O livro se abre com um anúncio solene: o Dia do Senhor está próximo. É a expressão que os profetas usavam para o momento em que Deus intervém na história, julgando o pecado e revelando sua soberania.
Sofonias descreve esse dia com imagens fortes: escuridão, angústia e ruína. Nada do que os ídolos prometem poderá salvar quem confia neles.
O juízo alcança também Filístia, Moabe, Amom, Cuxe e a poderosa Assíria. O Senhor não é apenas o Deus de Israel, mas o Juiz soberano de toda a terra.
No meio da denúncia, surge um convite: buscar o Senhor, a justiça e a humildade, na esperança de abrigo no dia da ira.
Há também uma promessa surpreendente: um dia, povos de todas as nações invocarão juntos o nome do Senhor, de comum acordo.
O último capítulo muda de tom.
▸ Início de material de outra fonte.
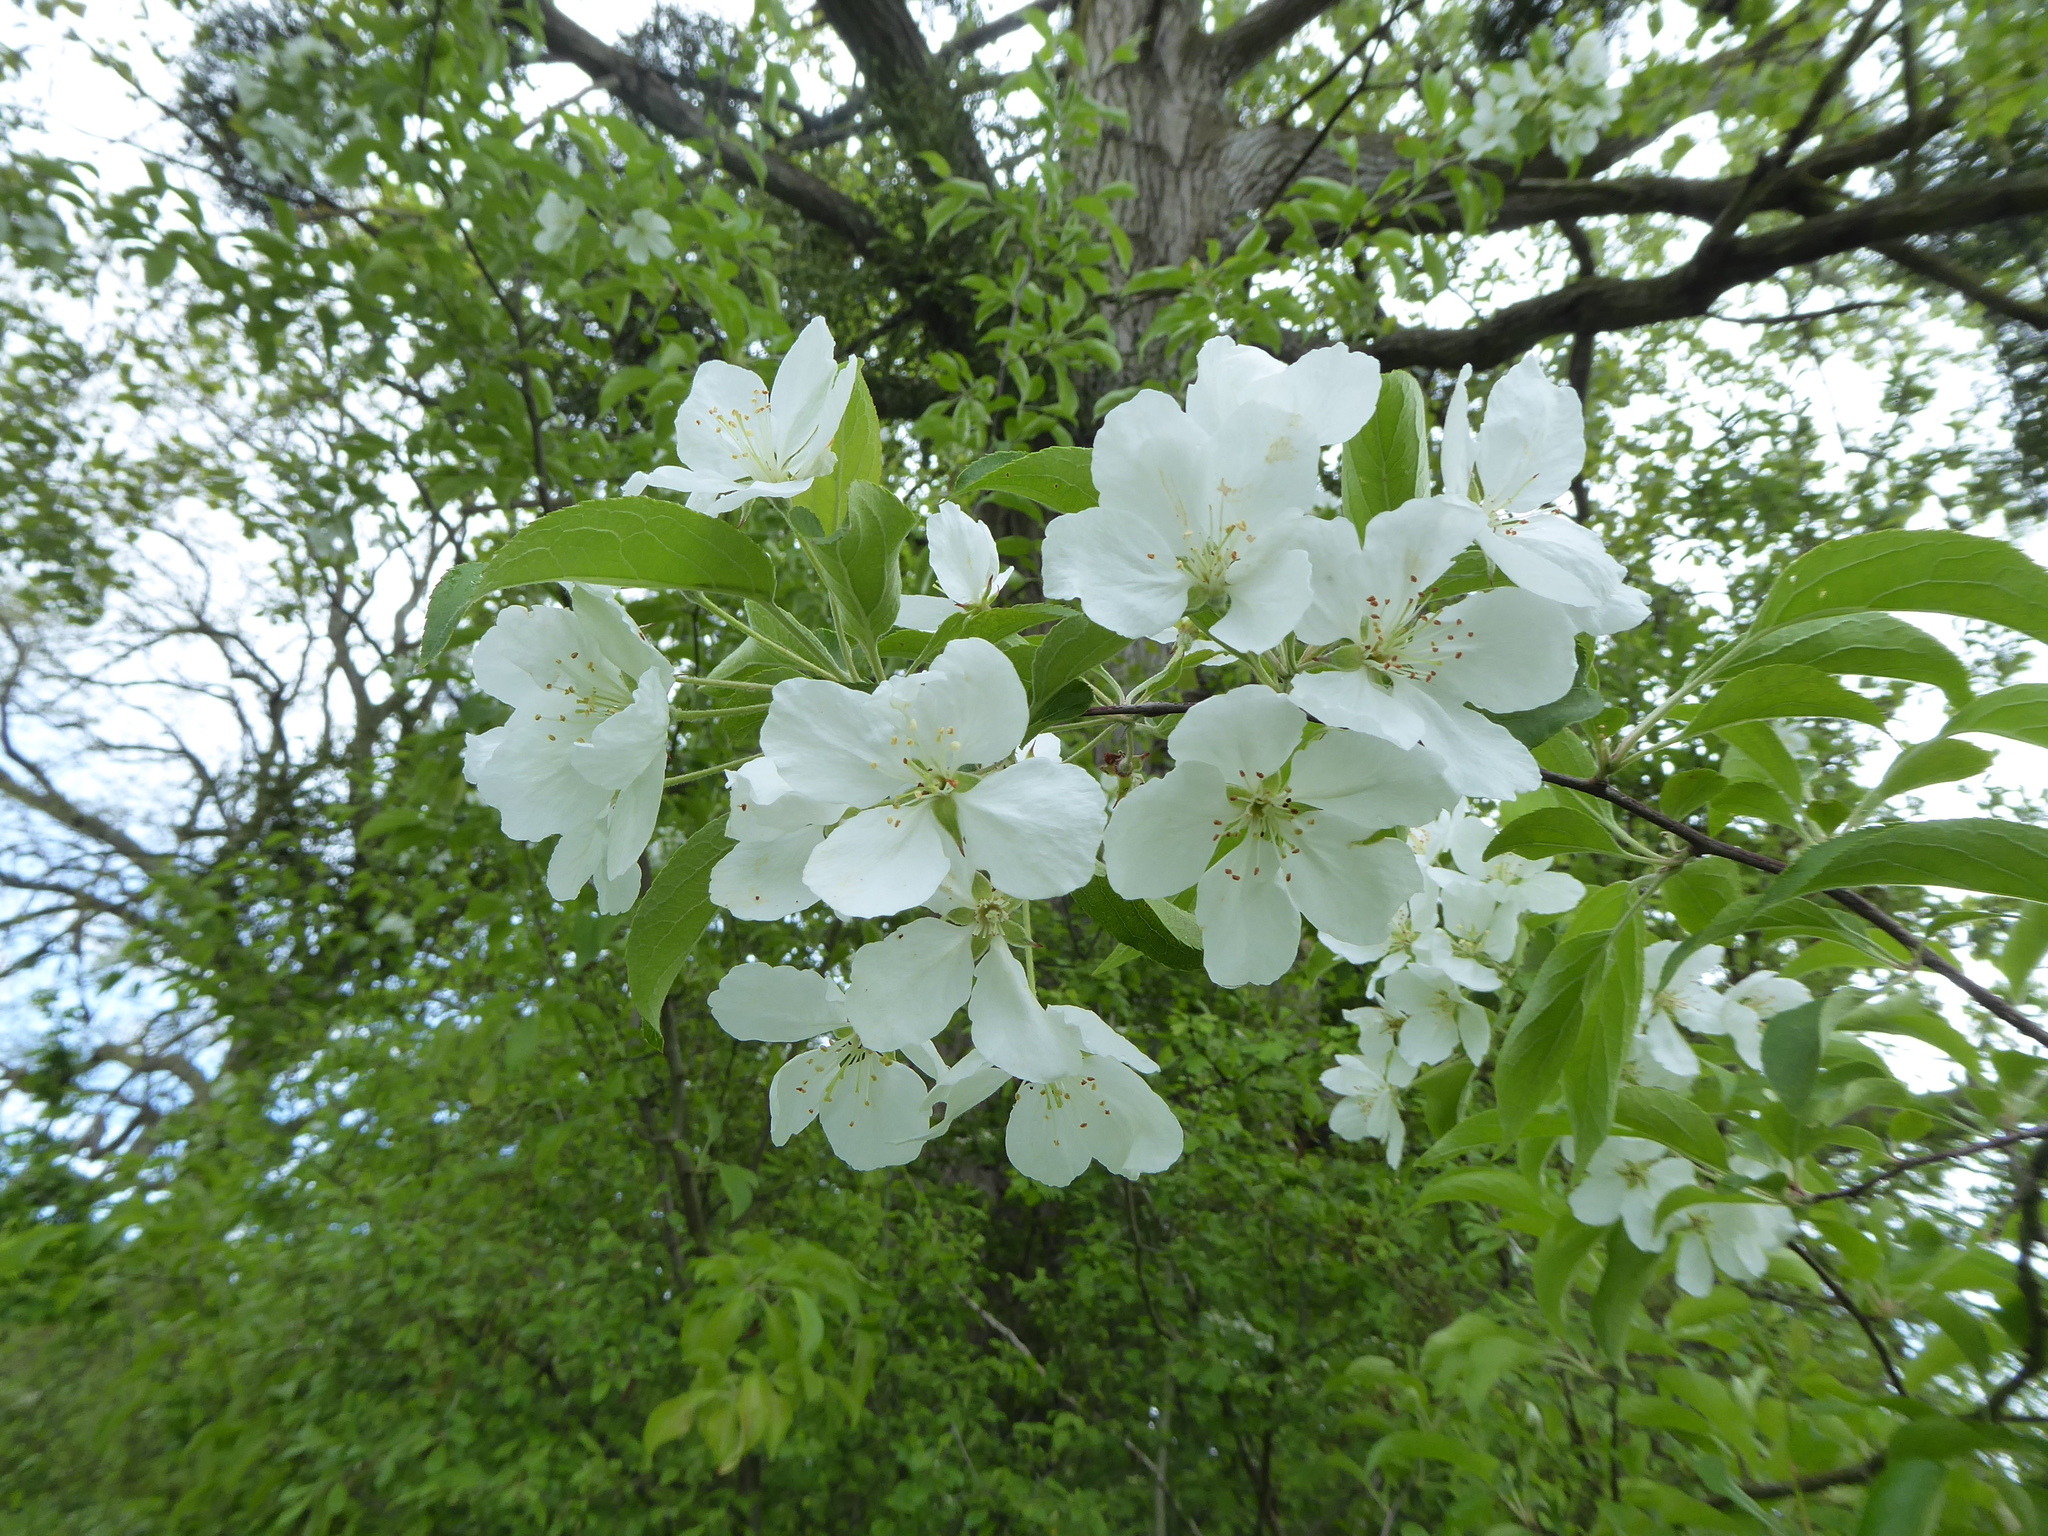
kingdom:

Depois do juízo, vem a promessa de um remanescente humilde e fiel, purificado pela graça de Deus.
Sofonias termina com uma cena terna: o próprio Senhor se alegra e canta sobre seu povo, como alguém que finalmente descansa em amor. É um livro breve, mas que conduz o leitor da advertência mais severa à alegria mais profunda. Vale a pena lê-lo até o fim.